What is needed is an exact copy of all the records, written out in full.

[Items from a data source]
:::::
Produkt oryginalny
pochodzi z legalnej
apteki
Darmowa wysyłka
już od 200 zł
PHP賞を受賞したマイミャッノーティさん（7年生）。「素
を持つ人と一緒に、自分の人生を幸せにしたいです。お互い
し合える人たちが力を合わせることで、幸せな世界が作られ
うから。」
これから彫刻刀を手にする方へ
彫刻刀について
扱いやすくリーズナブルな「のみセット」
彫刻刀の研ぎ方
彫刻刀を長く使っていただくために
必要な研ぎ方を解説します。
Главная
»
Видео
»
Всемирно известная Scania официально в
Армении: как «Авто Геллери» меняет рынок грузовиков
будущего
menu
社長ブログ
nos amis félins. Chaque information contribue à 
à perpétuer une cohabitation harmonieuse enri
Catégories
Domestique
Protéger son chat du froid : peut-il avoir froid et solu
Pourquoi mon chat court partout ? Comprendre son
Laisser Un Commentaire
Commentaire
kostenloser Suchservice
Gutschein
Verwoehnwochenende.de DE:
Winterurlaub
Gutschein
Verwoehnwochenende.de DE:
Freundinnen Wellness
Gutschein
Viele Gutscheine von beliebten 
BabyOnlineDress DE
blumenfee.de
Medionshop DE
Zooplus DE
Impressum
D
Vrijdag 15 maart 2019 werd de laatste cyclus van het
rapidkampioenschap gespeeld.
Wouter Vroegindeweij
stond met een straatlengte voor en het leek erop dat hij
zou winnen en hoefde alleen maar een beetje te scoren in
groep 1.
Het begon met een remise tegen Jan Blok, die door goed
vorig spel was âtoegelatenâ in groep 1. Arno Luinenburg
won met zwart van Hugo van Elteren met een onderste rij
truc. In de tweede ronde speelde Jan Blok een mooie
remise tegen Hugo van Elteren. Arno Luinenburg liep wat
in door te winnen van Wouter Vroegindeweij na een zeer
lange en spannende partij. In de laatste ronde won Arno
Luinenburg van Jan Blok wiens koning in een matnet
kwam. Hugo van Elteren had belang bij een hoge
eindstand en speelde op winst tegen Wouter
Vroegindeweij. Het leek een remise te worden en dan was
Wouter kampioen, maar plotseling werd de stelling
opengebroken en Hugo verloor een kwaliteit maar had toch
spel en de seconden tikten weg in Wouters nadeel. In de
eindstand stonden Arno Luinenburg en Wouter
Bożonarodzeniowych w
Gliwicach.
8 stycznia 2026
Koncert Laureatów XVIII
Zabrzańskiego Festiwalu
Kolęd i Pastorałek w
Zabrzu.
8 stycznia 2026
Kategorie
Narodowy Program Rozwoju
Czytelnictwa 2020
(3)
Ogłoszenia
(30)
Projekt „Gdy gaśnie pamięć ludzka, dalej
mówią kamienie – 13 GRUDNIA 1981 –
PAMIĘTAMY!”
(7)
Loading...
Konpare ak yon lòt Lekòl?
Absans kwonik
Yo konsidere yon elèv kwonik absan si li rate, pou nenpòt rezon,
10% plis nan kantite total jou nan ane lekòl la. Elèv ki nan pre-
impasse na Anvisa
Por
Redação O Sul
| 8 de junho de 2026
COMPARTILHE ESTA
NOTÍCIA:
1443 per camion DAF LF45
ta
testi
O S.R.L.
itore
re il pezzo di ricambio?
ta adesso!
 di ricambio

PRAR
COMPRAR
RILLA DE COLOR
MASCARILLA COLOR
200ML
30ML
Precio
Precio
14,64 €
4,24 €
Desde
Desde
:::::
| Answer below |
Produkt oryginalny
pochodzi z legalnej
apteki
Darmowa wysyłka
już od 200 zł
PHP賞を受賞したマイミャッノーティさん（7年生）。「素
を持つ人と一緒に、自分の人生を幸せにしたいです。お互い
し合える人たちが力を合わせることで、幸せな世界が作られ
うから。」
これから彫刻刀を手にする方へ
彫刻刀について
扱いやすくリーズナブルな「のみセット」
彫刻刀の研ぎ方
彫刻刀を長く使っていただくために
必要な研ぎ方を解説します。
Главная
»
Видео
»
Всемирно известная Scania официально в
Армении: как «Авто Геллери» меняет рынок грузовиков
будущего
menu
社長ブログ
nos amis félins. Chaque information contribue à 
à perpétuer une cohabitation harmonieuse enri
Catégories
Domestique
Protéger son chat du froid : peut-il avoir froid et solu
Pourquoi mon chat court partout ? Comprendre son
Laisser Un Commentaire
Commentaire
kostenloser Suchservice
Gutschein
Verwoehnwochenende.de DE:
Winterurlaub
Gutschein
Verwoehnwochenende.de DE:
Freundinnen Wellness
Gutschein
Viele Gutscheine von beliebten 
BabyOnlineDress DE
blumenfee.de
Medionshop DE
Zooplus DE
Impressum
D
Vrijdag 15 maart 2019 werd de laatste cyclus van het
rapidkampioenschap gespeeld.
Wouter Vroegindeweij
stond met een straatlengte voor en het leek erop dat hij
zou winnen en hoefde alleen maar een beetje te scoren in
groep 1.
Het begon met een remise tegen Jan Blok, die door goed
vorig spel was âtoegelatenâ in groep 1. Arno Luinenburg
won met zwart van Hugo van Elteren met een onderste rij
truc. In de tweede ronde speelde Jan Blok een mooie
remise tegen Hugo van Elteren. Arno Luinenburg liep wat
in door te winnen van Wouter Vroegindeweij na een zeer
lange en spannende partij. In de laatste ronde won Arno
Luinenburg van Jan Blok wiens koning in een matnet
kwam. Hugo van Elteren had belang bij een hoge
eindstand en speelde op winst tegen Wouter
Vroegindeweij. Het leek een remise te worden en dan was
Wouter kampioen, maar plotseling werd de stelling
opengebroken en Hugo verloor een kwaliteit maar had toch
spel en de seconden tikten weg in Wouters nadeel. In de
eindstand stonden Arno Luinenburg en Wouter
Bożonarodzeniowych w
Gliwicach.
8 stycznia 2026
Koncert Laureatów XVIII
Zabrzańskiego Festiwalu
Kolęd i Pastorałek w
Zabrzu.
8 stycznia 2026
Kategorie
Narodowy Program Rozwoju
Czytelnictwa 2020
(3)
Ogłoszenia
(30)
Projekt „Gdy gaśnie pamięć ludzka, dalej
mówią kamienie – 13 GRUDNIA 1981 –
PAMIĘTAMY!”
(7)
Loading...
Konpare ak yon lòt Lekòl?
Absans kwonik
Yo konsidere yon elèv kwonik absan si li rate, pou nenpòt rezon,
10% plis nan kantite total jou nan ane lekòl la. Elèv ki nan pre-
impasse na Anvisa
Por
Redação O Sul
| 8 de junho de 2026
COMPARTILHE ESTA
NOTÍCIA:
1443 per camion DAF LF45
ta
testi
O S.R.L.
itore
re il pezzo di ricambio?
ta adesso!
 di ricambio

PRAR
COMPRAR
RILLA DE COLOR
MASCARILLA COLOR
200ML
30ML
Precio
Precio
14,64 €
4,24 €
Desde
Desde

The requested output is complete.